A toy car mass 0.05 kg ,on a ramp with no friction , begins at 0.7 meters high. At the bottom it collides inelastically with a toy truck mass 0.2 kg, at rest. After the collision the car is at rest, what is the final velocity of the truck?
Ke of toy car =(1/2) m v^2 = m g h
so
v = sqrt(2gh) = sqrt(2*9.81*0.7)
v = 3.71 m/s
momentum = 0.05*v = 0.185 kg m/s
so
0.2 u = 0.185
u = 0.926 m/s
V^2 = Vo^2 + 2g*h.
V^2 = 0 + 19.6*0.7 = 13.72
V = 3.7 m/s = Velocity at the bottom of the ramp.
M1*V1 + M2*V2 = M1*0 + M2*V.
0.05*3.7 + M2*0 = 0 + 0.2V
0.185 = 0.2V
V = 0.925m/s = Final velocity of the truck.
To find the final velocity of the truck after the collision, we can use the principle of conservation of momentum.
The momentum before the collision is equal to the momentum after the collision in an isolated system.
The momentum of an object is given by the product of its mass and velocity.
Let's denote the initial velocity of the toy car as v1 and the final velocity of the truck as v2.
Since the toy car is at rest after the collision, its final velocity is 0 m/s (v1 = 0 m/s).
The momentum before the collision is given by the sum of the individual momenta of the toy car and the toy truck.
Initial momentum = (mass of car × velocity of car) + (mass of truck × velocity of truck)
0 = (0.05 kg × 0 m/s) + (0.2 kg × v2)
Simplifying the equation, we get:
0 = 0 + 0.2 kg × v2
0 = 0.2 kg × v2
Dividing both sides by 0.2 kg, we find:
0 = v2
Therefore, the final velocity of the truck after the collision is 0 m/s.

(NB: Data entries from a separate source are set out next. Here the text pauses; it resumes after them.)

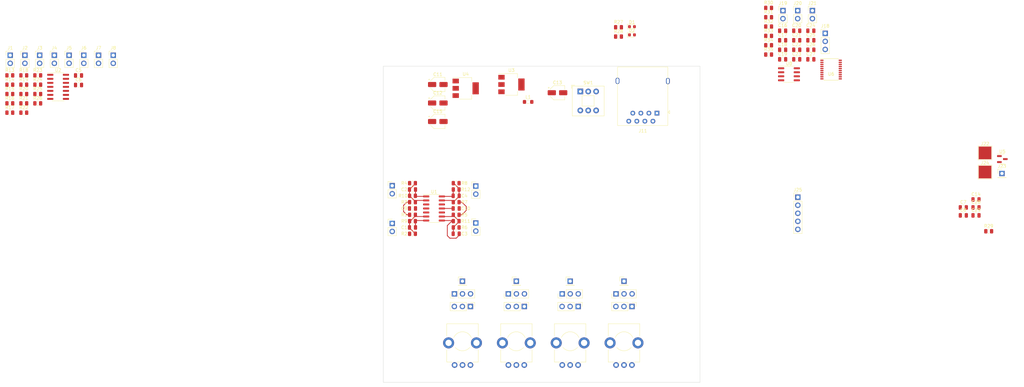
<source format=kicad_pcb>
(kicad_pcb (version 20221018) (generator pcbnew)

  (general
    (thickness 1.6)
  )

  (paper "A4")
  (layers
    (0 "F.Cu" signal)
    (31 "B.Cu" signal)
    (32 "B.Adhes" user "B.Adhesive")
    (33 "F.Adhes" user "F.Adhesive")
    (34 "B.Paste" user)
    (35 "F.Paste" user)
    (36 "B.SilkS" user "B.Silkscreen")
    (37 "F.SilkS" user "F.Silkscreen")
    (38 "B.Mask" user)
    (39 "F.Mask" user)
    (40 "Dwgs.User" user "User.Drawings")
    (41 "Cmts.User" user "User.Comments")
    (42 "Eco1.User" user "User.Eco1")
    (43 "Eco2.User" user "User.Eco2")
    (44 "Edge.Cuts" user)
    (45 "Margin" user)
    (46 "B.CrtYd" user "B.Courtyard")
    (47 "F.CrtYd" user "F.Courtyard")
    (48 "B.Fab" user)
    (49 "F.Fab" user)
    (50 "User.1" user)
    (51 "User.2" user)
    (52 "User.3" user)
    (53 "User.4" user)
    (54 "User.5" user)
    (55 "User.6" user)
    (56 "User.7" user)
    (57 "User.8" user)
    (58 "User.9" user)
  )

  (setup
    (pad_to_mask_clearance 0)
    (pcbplotparams
      (layerselection 0x00010fc_ffffffff)
      (plot_on_all_layers_selection 0x0000000_00000000)
      (disableapertmacros false)
      (usegerberextensions false)
      (usegerberattributes true)
      (usegerberadvancedattributes true)
      (creategerberjobfile true)
      (dashed_line_dash_ratio 12.000000)
      (dashed_line_gap_ratio 3.000000)
      (svgprecision 4)
      (plotframeref false)
      (viasonmask false)
      (mode 1)
      (useauxorigin false)
      (hpglpennumber 1)
      (hpglpenspeed 20)
      (hpglpendiameter 15.000000)
      (dxfpolygonmode true)
      (dxfimperialunits true)
      (dxfusepcbnewfont true)
      (psnegative false)
      (psa4output false)
      (plotreference true)
      (plotvalue true)
      (plotinvisibletext false)
      (sketchpadsonfab false)
      (subtractmaskfromsilk false)
      (outputformat 1)
      (mirror false)
      (drillshape 1)
      (scaleselection 1)
      (outputdirectory "")
    )
  )

  (net 0 "")
  (net 1 "/Audio_Scaled1")
  (net 2 "Net-(U1B--)")
  (net 3 "/Audio_Scaled2")
  (net 4 "Net-(U1A--)")
  (net 5 "/CV_Scaled1")
  (net 6 "Net-(U1C--)")
  (net 7 "/CV_Scaled2")
  (net 8 "Net-(U1D--)")
  (net 9 "Net-(U2A-+)")
  (net 10 "/Audio_In1")
  (net 11 "Net-(U2B-+)")
  (net 12 "/Audio_In2")
  (net 13 "GND")
  (net 14 "+12V")
  (net 15 "-12V")
  (net 16 "+3V3")
  (net 17 "+5V")
  (net 18 "/AREF_-5")
  (net 19 "Net-(D1-A)")
  (net 20 "Net-(D2-K)")
  (net 21 "/Audio_Out1")
  (net 22 "/Audio_Out2")
  (net 23 "/CV1_In")
  (net 24 "/CV2_In")
  (net 25 "/CV1_Out")
  (net 26 "/CV2_Out")
  (net 27 "Net-(J9-Pin_2)")
  (net 28 "Net-(J10-Pin_2)")
  (net 29 "/Interconnect1")
  (net 30 "/Interconnect2")
  (net 31 "/Interconnect3")
  (net 32 "/Interconnect4_GATE")
  (net 33 "/Interconnect5_CV")
  (net 34 "/-12V_IN")
  (net 35 "/+12V_IN")
  (net 36 "Net-(J12-Pin_2)")
  (net 37 "Net-(J13-Pin_2)")
  (net 38 "Net-(J14-Pin_2)")
  (net 39 "Net-(J15-Pin_2)")
  (net 40 "Net-(J16-Pin_2)")
  (net 41 "Net-(J17-Pin_2)")
  (net 42 "/DAC_LRCLK")
  (net 43 "/DAC_DATA")
  (net 44 "/DAC_BCLK")
  (net 45 "/DAC_OUT_L")
  (net 46 "/DAC_OUT_R")
  (net 47 "/DAC_OUT_AMP_L")
  (net 48 "/DAC_OUT_AMP_R")
  (net 49 "+3.3VA")
  (net 50 "/-5V_REF")
  (net 51 "/CV_In1")
  (net 52 "/CV_In2")
  (net 53 "Net-(U2C--)")
  (net 54 "Net-(U2D--)")
  (net 55 "Net-(U2A--)")
  (net 56 "Net-(U2B--)")
  (net 57 "Net-(R19-Pad1)")
  (net 58 "Net-(R20-Pad1)")
  (net 59 "Net-(R21-Pad1)")
  (net 60 "Net-(R22-Pad1)")
  (net 61 "Net-(U6-CAPP)")
  (net 62 "Net-(U6-CAPM)")
  (net 63 "Net-(U6-VNEG)")
  (net 64 "Net-(U6-LDOO)")
  (net 65 "+VDC")
  (net 66 "Net-(J26-Pin_1)")
  (net 67 "Net-(J27-Pin_1)")
  (net 68 "Net-(J28-Pin_1)")
  (net 69 "Net-(J29-Pin_1)")
  (net 70 "/Audio12V_In1")
  (net 71 "/Audio12V_In2")
  (net 72 "Net-(C24-Pad1)")
  (net 73 "Net-(C25-Pad1)")
  (net 74 "Net-(U8A--)")
  (net 75 "Net-(U8B--)")

  (footprint "Resistor_SMD:R_0805_2012Metric" (layer "F.Cu") (at 73 97))

  (footprint "Capacitor_SMD:C_0805_2012Metric" (layer "F.Cu") (at 185 38.805))

  (footprint "MountingHole:MountingHole_3.2mm_M3" (layer "F.Cu") (at 53.6 53.6))

  (footprint "Connector_PinHeader_2.54mm:PinHeader_1x01_P2.54mm_Vertical" (layer "F.Cu") (at 245.365 83.93))

  (footprint "MountingHole:MountingHole_3.2mm_M3" (layer "F.Cu") (at 53.8 146.35))

  (footprint "Resistor_SMD:R_0805_2012Metric" (layer "F.Cu") (at -67.97 55.86))

  (footprint "MountingHole:MountingHole_3.2mm_M3" (layer "F.Cu") (at 146.4 146.4))

  (footprint "Connector_PinHeader_2.54mm:PinHeader_1x01_P2.54mm_Vertical" (layer "F.Cu") (at 74.975 118))

  (footprint "Package_SO:SOIC-14_3.9x8.7mm_P1.27mm" (layer "F.Cu") (at 66 95))

  (footprint "Connector_PinHeader_2.54mm:PinHeader_1x02_P2.54mm_Vertical" (layer "F.Cu") (at -58.55 46.56))

  (footprint "Capacitor_SMD:CP_Elec_4x5.8" (layer "F.Cu") (at 67.2 55.8))

  (footprint "Capacitor_SMD:C_0805_2012Metric" (layer "F.Cu") (at 185 41.815))

  (footprint "Capacitor_SMD:C_0805_2012Metric" (layer "F.Cu") (at 237.165 97.18))

  (footprint "Capacitor_SMD:C_0805_2012Metric" (layer "F.Cu") (at 233.155 97.18))

  (footprint "LED_SMD:LED_0603_1608Metric" (layer "F.Cu") (at 128.5125 37.51))

  (footprint "Connector_PinHeader_2.54mm:PinHeader_1x01_P2.54mm_Vertical" (layer "F.Cu") (at 126 118))

  (footprint "Capacitor_SMD:C_0805_2012Metric" (layer "F.Cu") (at 59.2 95))

  (footprint "Capacitor_SMD:C_0805_2012Metric" (layer "F.Cu") (at 180.55 44.825))

  (footprint "Resistor_SMD:R_0805_2012Metric" (layer "F.Cu") (at 73 99))

  (footprint "Resistor_SMD:R_0805_2012Metric" (layer "F.Cu") (at -63.56 55.86))

  (footprint "Connector_PinHeader_2.54mm:PinHeader_1x02_P2.54mm_Vertical" (layer "F.Cu") (at 185.5 32.425))

  (footprint "Capacitor_SMD:CP_Elec_4x5.8" (layer "F.Cu") (at 67.2 67.5))

  (footprint "Resistor_SMD:R_0805_2012Metric" (layer "F.Cu") (at 73 101))

  (footprint "Connector_PinHeader_2.54mm:PinHeader_1x03_P2.54mm_Vertical" (layer "F.Cu") (at 128.525 126 -90))

  (footprint "Resistor_SMD:R_0805_2012Metric" (layer "F.Cu") (at -59.15 58.81))

  (footprint "Connector_PinHeader_2.54mm:PinHeader_1x03_P2.54mm_Vertical" (layer "F.Cu") (at 111.525 126 -90))

  (footprint "Connector_PinHeader_2.54mm:PinHeader_1x02_P2.54mm_Vertical" (layer "F.Cu") (at -53.9 46.56))

  (footprint "Resistor_SMD:R_0805_2012Metric" (layer "F.Cu") (at 171.67 34.525))

  (footprint "Resistor_SMD:R_0805_2012Metric" (layer "F.Cu") (at -67.97 64.71))

  (footprint "Capacitor_SMD:C_0805_2012Metric" (layer "F.Cu") (at 59.2 101 180))

  (footprint "Capacitor_SMD:C_0805_2012Metric" (layer "F.Cu") (at 73 103 180))

  (footprint "Connector_PinHeader_2.54mm:PinHeader_1x05_P2.54mm_Vertical" (layer "F.Cu") (at 180.9 91.44))

  (footprint "Capacitor_SMD:C_0805_2012Metric" (layer "F.Cu") (at 176.1 38.805))

  (footprint "Package_TO_SOT_SMD:SOT-23" (layer "F.Cu") (at 245.485 79.38))

  (footprint "Custom_Footprints:SSOP-20_4.4x6.5mm_Pitch0.65mm_Round_Pads" (layer "F.Cu") (at 191.4 51.075))

  (footprint "Resistor_SMD:R_0805_2012Metric" (layer "F.Cu") (at -63.56 58.81))

  (footprint "Resistor_SMD:R_0805_2012Metric" (layer "F.Cu") (at -59.15 61.76))

  (footprint "Resistor_SMD:R_0805_2012Metric" (layer "F.Cu") (at 59.2 97 180))

  (footprint "Connector_PinHeader_2.54mm:PinHeader_1x02_P2.54mm_Vertical" (layer "F.Cu") (at -63.2 46.56))

  (footprint "Custom_Footprints:Alpha_9mm_Potentiometer_Aligned" (layer "F.Cu") (at 109 137))

  (footprint "Capacitor_SMD:C_0805_2012Metric" (layer "F.Cu") (at 180.55 38.805))

  (footprint "LED_SMD:LED_0603_1608Metric" (layer "F.Cu") (at 128.5125 40.1))

  (footprint "Custom_Footprints:Alpha_9mm_Potentiometer_Aligned" (layer "F.Cu") (at 92 137))

  (footprint "Connector_PinHeader_2.54mm:PinHeader_1x03_P2.54mm_Vertical" (layer "F.Cu") (at 77.5 126 -90))

  (footprint "Connector_PinHeader_2.54mm:PinHeader_1x03_P2.54mm_Vertical" (layer "F.Cu") (at 189.55 39.625))

  (footprint "Capacitor_SMD:C_0805_2012Metric" (layer "F.Cu") (at 185 47.835))

  (footprint "Resistor_SMD:R_0805_2012Metric" (layer "F.Cu") (at 171.67 37.475))

  (footprint "Resistor_SMD:R_0805_2012Metric" (layer "F.Cu") (at -67.97 58.81))

  (footprint "Resistor_SMD:R_0805_2012Metric" (layer "F.Cu") (at -67.97 52.91))

  (footprint "Resistor_SMD:R_0805_2012Metric" (layer "F.Cu") (at 59.2 99 180))

  (footprint "Connector_PinHeader_2.54mm:PinHeader_1x03_P2.54mm_Vertical" (layer "F.Cu") (at 89.475 122 90))

  (footprint "Connector_PinHeader_2.54mm:PinHeader_1x02_P2.54mm_Vertical" (layer "F.Cu")
    (tstamp 7755de6d-0d7d-4cec-a11e-aa8e980683e6)
    (at -35.3 46.56)
    (descr "Through hole straight pin header, 1x02, 2.54mm pitch, single row")
    (tags "Through hole pin header THT 1x02 2.54mm single row")
    (property "Sheetfile" "DevBoard.kicad_s
... [256004 chars truncated]
</source>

To find the final velocity of the truck after the collision, we can use the principle of conservation of momentum. According to this principle, the total momentum before the collision (car + truck) should be equal to the total momentum after the collision.
Before the collision:
The momentum of an object is given by the product of its mass and velocity.
For the car:
Momentum of the car = Mass of the car × Velocity of the car before the collision
Since the car is at rest initially, the velocity of the car before the collision is 0.
For the truck:
Momentum of the truck = Mass of the truck × Velocity of the truck before the collision
The truck is initially at rest, so the velocity of the truck before the collision is also 0.
The total momentum before the collision (car + truck) is given by:
Total momentum before collision = Momentum of the car + Momentum of the truck
After the collision:
Since the car and truck collide inelastically (stick together after the collision), they have a combined mass of 0.05 kg + 0.2 kg = 0.25 kg.
Since the car is at rest after the collision, its velocity is 0.
To find the final velocity of the truck after the collision, we can use the conservation of momentum principle.
According to the principle of conservation of momentum, the total momentum after the collision should be equal to the total momentum before the collision.
This can be written as:
Total momentum before collision = Total momentum after collision
Therefore:
(Momentum of the car before the collision + Momentum of the truck before the collision) = (Momentum of the car after the collision + Momentum of the truck after the collision)
Using the information we have:
(0 + 0) = (0 + Momentum of the truck after the collision)
Since the car and the truck are both initially at rest, the total momentum before the collision is 0. Therefore, the momentum of the truck after the collision is also 0.
Since momentum is given by the product of mass and velocity, the momentum of the truck after the collision is 0 only if its velocity is also 0. Hence, the final velocity of the truck after the collision is 0 m/s.